Recentemente sono stati pubblicati i risultati di alcuni importanti studi clinici riguardo a un nuovo promettente vaccino contro la COVID-19, prodotto dall’azienda farmaceutica Novavax.
La particolarità del vaccino Novavax è che utilizza come adiuvante (componente in grado di aumentare l’efficacia del principio attivo) una sostanza di origine interamente vegetale, infatti questa viene ricavata da un albero cileno chiamato Quillaja saponaria. Dalle foglie e dalla corteccia di questo albero si estrae e si purifica una combinazione di saponine, detta QS-21, che viene poi utilizzata come ingrediente per il vaccino.

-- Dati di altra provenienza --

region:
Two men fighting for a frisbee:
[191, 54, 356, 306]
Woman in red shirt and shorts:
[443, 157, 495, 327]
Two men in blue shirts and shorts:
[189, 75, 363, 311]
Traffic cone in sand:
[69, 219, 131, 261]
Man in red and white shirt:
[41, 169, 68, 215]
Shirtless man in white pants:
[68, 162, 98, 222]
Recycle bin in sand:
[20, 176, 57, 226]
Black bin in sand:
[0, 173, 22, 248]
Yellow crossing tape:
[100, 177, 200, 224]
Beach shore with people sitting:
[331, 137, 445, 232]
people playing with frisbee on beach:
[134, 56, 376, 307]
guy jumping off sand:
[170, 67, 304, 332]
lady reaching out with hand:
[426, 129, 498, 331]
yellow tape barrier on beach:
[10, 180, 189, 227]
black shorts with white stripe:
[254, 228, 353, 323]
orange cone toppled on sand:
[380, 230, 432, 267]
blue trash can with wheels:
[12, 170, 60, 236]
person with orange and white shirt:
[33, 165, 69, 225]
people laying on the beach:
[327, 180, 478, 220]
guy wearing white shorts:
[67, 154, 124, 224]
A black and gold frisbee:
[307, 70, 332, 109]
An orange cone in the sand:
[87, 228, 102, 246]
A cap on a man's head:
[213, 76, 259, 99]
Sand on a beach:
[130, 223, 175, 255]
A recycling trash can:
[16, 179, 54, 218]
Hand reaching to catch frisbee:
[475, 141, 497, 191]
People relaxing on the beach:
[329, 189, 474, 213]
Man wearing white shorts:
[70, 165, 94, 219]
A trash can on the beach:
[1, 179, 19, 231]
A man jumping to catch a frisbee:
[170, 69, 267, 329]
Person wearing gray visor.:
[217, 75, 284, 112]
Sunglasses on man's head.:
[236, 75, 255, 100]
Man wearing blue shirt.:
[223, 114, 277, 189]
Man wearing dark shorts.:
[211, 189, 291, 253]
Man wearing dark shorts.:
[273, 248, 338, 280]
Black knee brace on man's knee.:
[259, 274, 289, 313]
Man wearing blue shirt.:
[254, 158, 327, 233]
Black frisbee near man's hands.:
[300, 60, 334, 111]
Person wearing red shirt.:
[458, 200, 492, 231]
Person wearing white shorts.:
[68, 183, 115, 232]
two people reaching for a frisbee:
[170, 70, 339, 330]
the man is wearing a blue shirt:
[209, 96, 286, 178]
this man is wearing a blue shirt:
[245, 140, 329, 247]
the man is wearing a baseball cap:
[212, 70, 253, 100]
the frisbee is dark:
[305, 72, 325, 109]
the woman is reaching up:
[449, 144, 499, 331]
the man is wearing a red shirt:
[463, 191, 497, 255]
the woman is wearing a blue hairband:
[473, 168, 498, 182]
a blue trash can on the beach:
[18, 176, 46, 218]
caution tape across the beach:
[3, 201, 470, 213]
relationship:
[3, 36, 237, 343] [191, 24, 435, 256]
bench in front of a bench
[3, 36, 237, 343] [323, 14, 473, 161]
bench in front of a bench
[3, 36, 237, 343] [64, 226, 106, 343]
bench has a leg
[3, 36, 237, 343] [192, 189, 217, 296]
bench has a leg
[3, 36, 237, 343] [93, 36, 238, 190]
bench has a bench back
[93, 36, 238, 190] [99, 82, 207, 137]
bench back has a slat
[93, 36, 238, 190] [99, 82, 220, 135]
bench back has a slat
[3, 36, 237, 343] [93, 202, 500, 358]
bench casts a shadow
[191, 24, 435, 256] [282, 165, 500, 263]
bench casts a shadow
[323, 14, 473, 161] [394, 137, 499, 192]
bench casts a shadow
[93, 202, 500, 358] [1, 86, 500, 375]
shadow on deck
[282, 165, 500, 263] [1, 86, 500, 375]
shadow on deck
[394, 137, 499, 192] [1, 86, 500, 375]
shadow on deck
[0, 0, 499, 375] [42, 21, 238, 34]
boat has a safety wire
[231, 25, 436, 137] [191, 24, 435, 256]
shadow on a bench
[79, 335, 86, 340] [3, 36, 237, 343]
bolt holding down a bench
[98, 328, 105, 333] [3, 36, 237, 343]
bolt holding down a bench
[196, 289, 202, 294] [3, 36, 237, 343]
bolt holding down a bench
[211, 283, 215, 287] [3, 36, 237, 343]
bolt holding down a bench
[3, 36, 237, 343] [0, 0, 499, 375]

L’utilizzo di sostanze di origine vegetale all’interno di prodotti farmaceutici come i vaccini non è una novità, seppur sia una scelta di ingredienti piuttosto rara; per esempio, queste stesse saponine vengono utilizzate nel vaccino Shingrix, ideato per proteggere le persone dall’infezione da Herpes zooster.
La notizia che all’interno di un candidato vaccino contro la COVID-19 possa esserci qualcosa di “naturale” va in contrasto con molte fuorvianti ideologie secondo le quali i vaccini contengano pericolose sostanze “chimiche”. Infatti, NON è mai l’origine di una materia prima a farne la qualità, in termini di efficacia e sicurezza.
Gli ingredienti destinati ad essere utilizzati per creare farmaci, cosmetici e prodotti ad uso alimentare possono essere naturali, di completa creazione in laboratorio, ma anche una via di mezzo. La filosofia del “naturale” è spesso, però, una vera e propria strategia di marketing che fa leva sulla paura del “chimico”. Il fatto che una sostanza provenga dalla natura non ci dà neppure informazioni sull’impatto ambientale che potrebbe avere.
Gli unici strumenti che ci permettono di misurare la qualità di un prodotto sono gli studi scientifici fatti su una determinata sostanza.
Naturale non è sinonimo di sicuro, naturale non è sinonimo di ecosostenibile.
Quanto il concetto di "naturale" influenza le tue scelte?